#### EXERCISE REQUIREMENTS:
Pull every line holding the word "action" out of the data and copy it.

#### DATA UNDER STUDY:
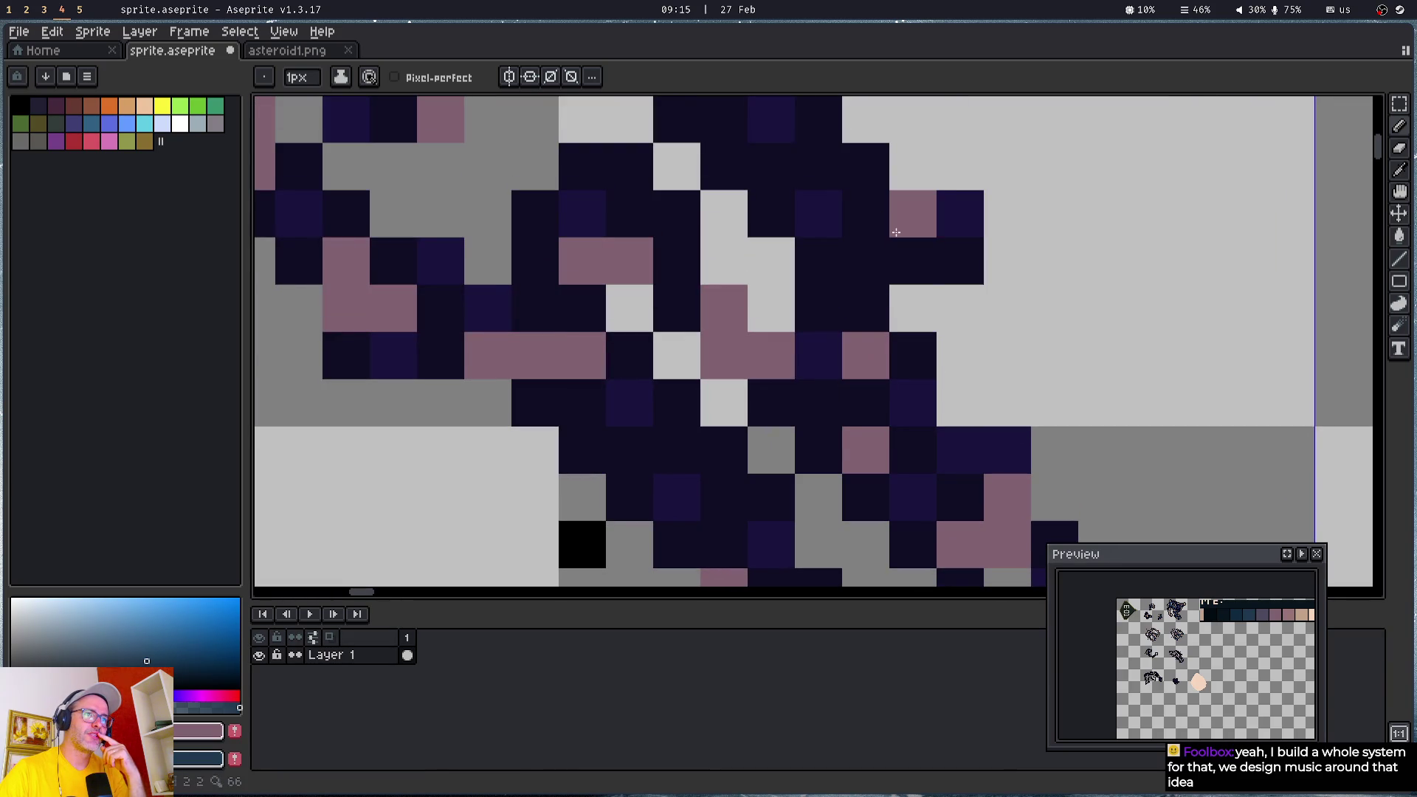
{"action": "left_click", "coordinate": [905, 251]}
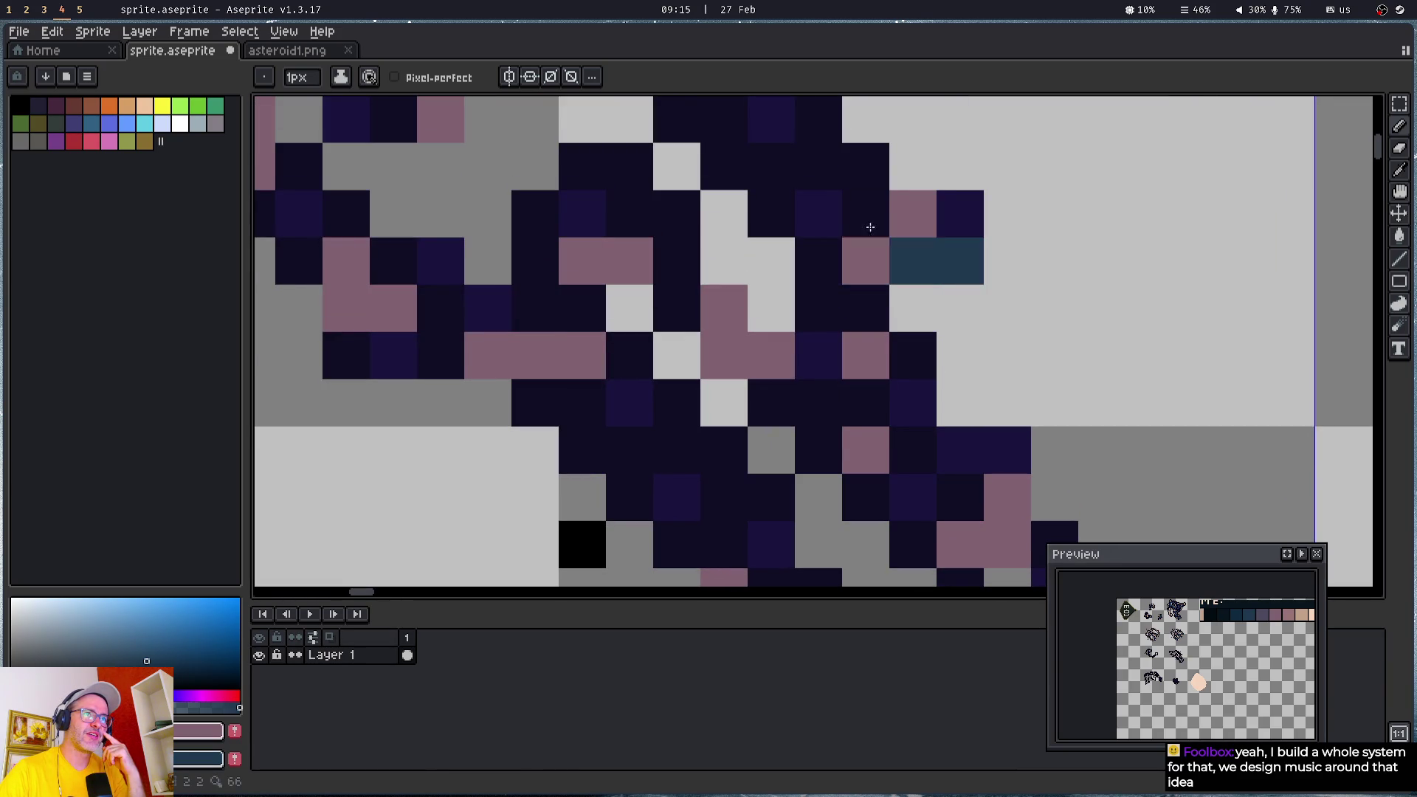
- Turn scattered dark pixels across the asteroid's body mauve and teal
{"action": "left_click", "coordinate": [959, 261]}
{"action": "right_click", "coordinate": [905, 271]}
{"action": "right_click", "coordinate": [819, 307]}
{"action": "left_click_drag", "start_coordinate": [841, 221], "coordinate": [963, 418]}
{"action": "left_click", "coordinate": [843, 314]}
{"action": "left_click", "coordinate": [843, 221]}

#### REPLY:
{"action": "left_click", "coordinate": [905, 251]}
{"action": "left_click", "coordinate": [959, 261]}
{"action": "right_click", "coordinate": [905, 271]}
{"action": "right_click", "coordinate": [819, 307]}
{"action": "left_click_drag", "start_coordinate": [841, 221], "coordinate": [963, 418]}
{"action": "left_click", "coordinate": [843, 314]}
{"action": "left_click", "coordinate": [843, 221]}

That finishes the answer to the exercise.